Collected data
================
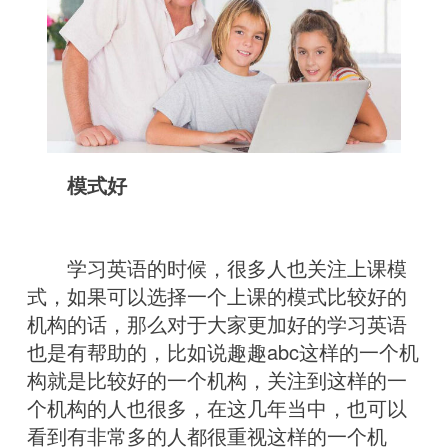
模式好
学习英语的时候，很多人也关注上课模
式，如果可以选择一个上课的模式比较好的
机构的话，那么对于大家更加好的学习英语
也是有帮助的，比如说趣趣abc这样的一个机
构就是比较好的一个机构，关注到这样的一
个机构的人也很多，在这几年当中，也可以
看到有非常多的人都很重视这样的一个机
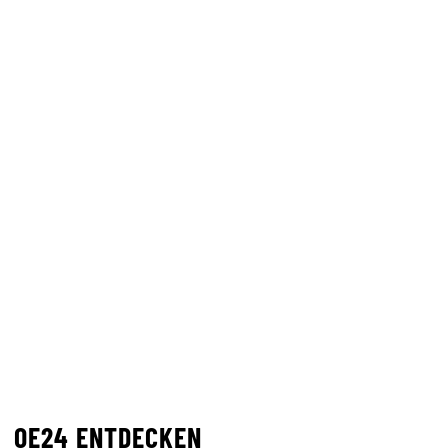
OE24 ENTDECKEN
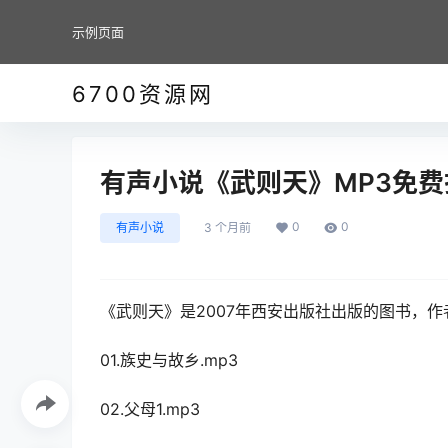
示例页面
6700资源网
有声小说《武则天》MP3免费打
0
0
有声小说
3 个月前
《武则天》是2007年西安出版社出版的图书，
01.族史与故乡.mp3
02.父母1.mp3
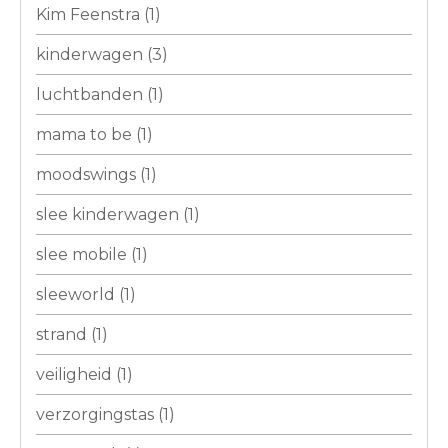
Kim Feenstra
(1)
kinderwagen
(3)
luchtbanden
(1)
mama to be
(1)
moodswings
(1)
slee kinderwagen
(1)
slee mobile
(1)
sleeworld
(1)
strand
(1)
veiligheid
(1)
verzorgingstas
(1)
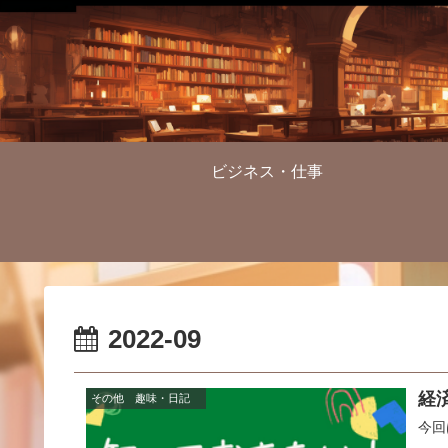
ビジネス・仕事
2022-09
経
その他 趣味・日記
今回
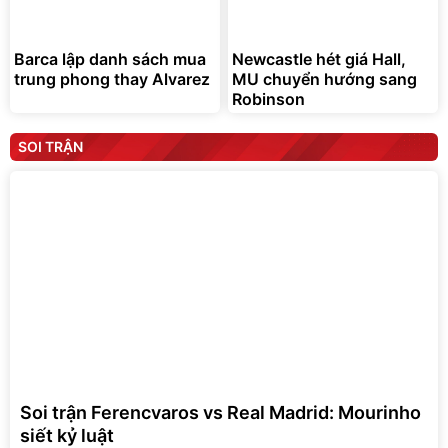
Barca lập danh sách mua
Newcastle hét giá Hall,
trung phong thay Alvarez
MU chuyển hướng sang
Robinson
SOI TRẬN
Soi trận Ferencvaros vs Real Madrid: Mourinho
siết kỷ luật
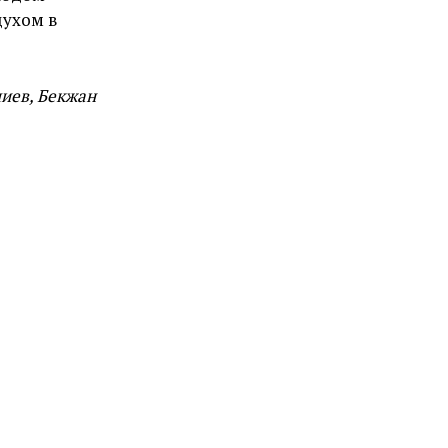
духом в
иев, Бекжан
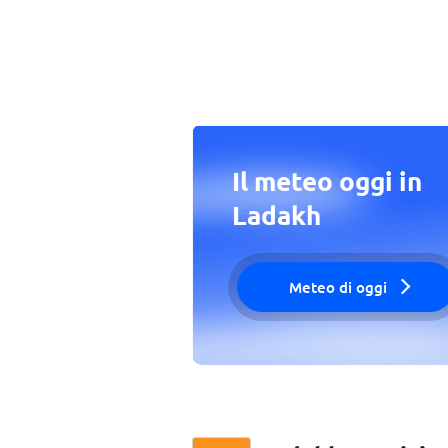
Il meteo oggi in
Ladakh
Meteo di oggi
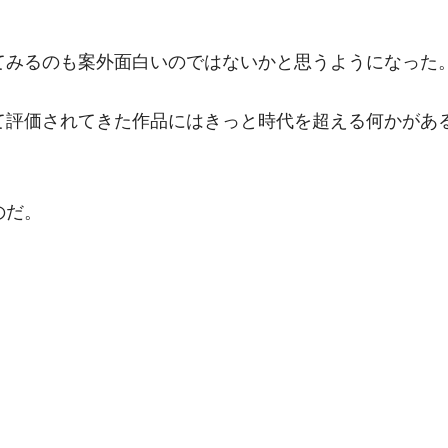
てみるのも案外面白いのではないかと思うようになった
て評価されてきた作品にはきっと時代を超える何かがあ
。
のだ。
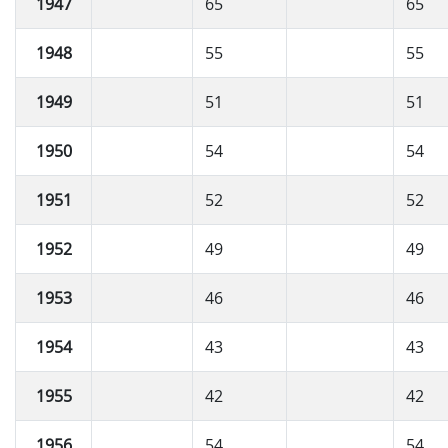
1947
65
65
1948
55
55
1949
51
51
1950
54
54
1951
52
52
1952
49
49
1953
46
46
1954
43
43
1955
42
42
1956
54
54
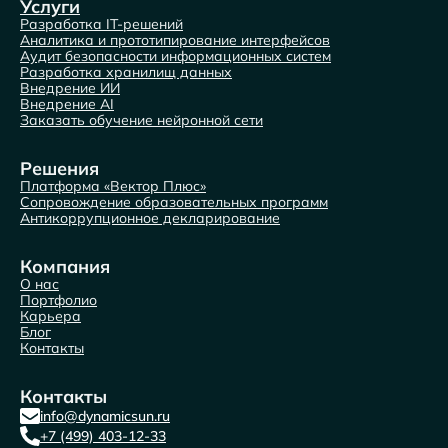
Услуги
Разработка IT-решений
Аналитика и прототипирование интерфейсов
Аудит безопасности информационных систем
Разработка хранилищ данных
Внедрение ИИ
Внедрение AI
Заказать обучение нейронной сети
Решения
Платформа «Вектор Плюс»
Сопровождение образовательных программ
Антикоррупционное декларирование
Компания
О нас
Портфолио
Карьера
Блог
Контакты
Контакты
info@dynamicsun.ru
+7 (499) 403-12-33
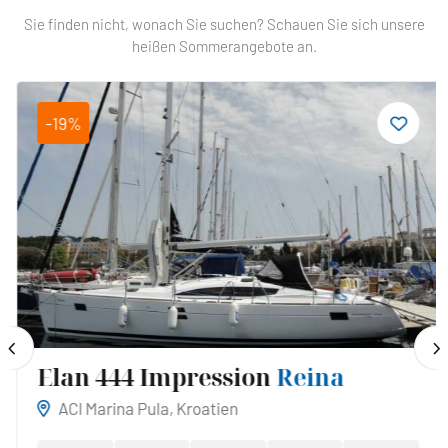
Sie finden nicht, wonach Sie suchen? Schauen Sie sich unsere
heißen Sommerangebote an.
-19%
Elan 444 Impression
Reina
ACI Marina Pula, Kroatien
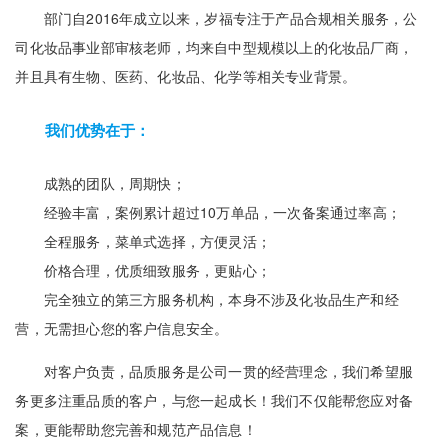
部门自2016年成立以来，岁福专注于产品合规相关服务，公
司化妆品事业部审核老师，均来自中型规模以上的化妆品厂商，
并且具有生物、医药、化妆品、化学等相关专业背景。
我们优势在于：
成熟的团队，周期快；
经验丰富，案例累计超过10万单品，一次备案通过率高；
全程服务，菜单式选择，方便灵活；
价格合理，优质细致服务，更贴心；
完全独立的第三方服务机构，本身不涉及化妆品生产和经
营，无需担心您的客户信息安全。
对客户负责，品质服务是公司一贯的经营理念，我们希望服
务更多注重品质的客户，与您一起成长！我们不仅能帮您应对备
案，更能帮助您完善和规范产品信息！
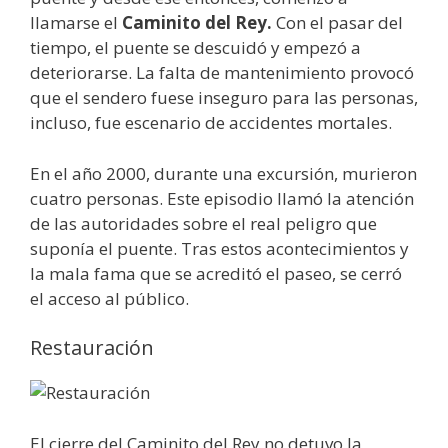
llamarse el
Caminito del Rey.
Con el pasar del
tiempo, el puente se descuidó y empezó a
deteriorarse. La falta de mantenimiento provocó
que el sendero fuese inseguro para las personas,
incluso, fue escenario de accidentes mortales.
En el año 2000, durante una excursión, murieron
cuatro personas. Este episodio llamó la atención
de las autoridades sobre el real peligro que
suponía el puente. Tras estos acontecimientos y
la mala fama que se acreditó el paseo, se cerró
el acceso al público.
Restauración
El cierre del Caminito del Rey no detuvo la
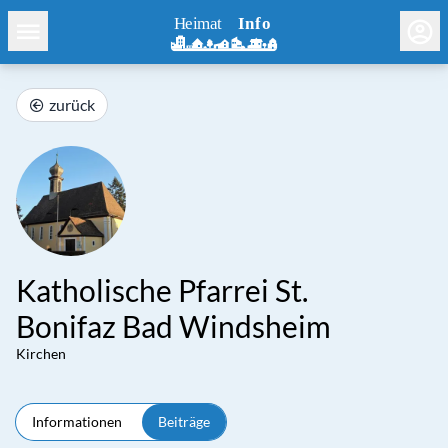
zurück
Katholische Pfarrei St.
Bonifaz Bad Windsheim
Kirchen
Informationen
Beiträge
================
Your answer must be an exact copy of the lines from the one with "tiempo, el puente se descuidó y empezó a" through the final line of the data, both included, without any pictures.

Response below:
tiempo, el puente se descuidó y empezó a
deteriorarse. La falta de mantenimiento provocó
que el sendero fuese inseguro para las personas,
incluso, fue escenario de accidentes mortales.
En el año 2000, durante una excursión, murieron
cuatro personas. Este episodio llamó la atención
de las autoridades sobre el real peligro que
suponía el puente. Tras estos acontecimientos y
la mala fama que se acreditó el paseo, se cerró
el acceso al público.
Restauración
El cierre del Caminito del Rey no detuvo la
zurück
Katholische Pfarrei St.
Bonifaz Bad Windsheim
Kirchen
Informationen
Beiträge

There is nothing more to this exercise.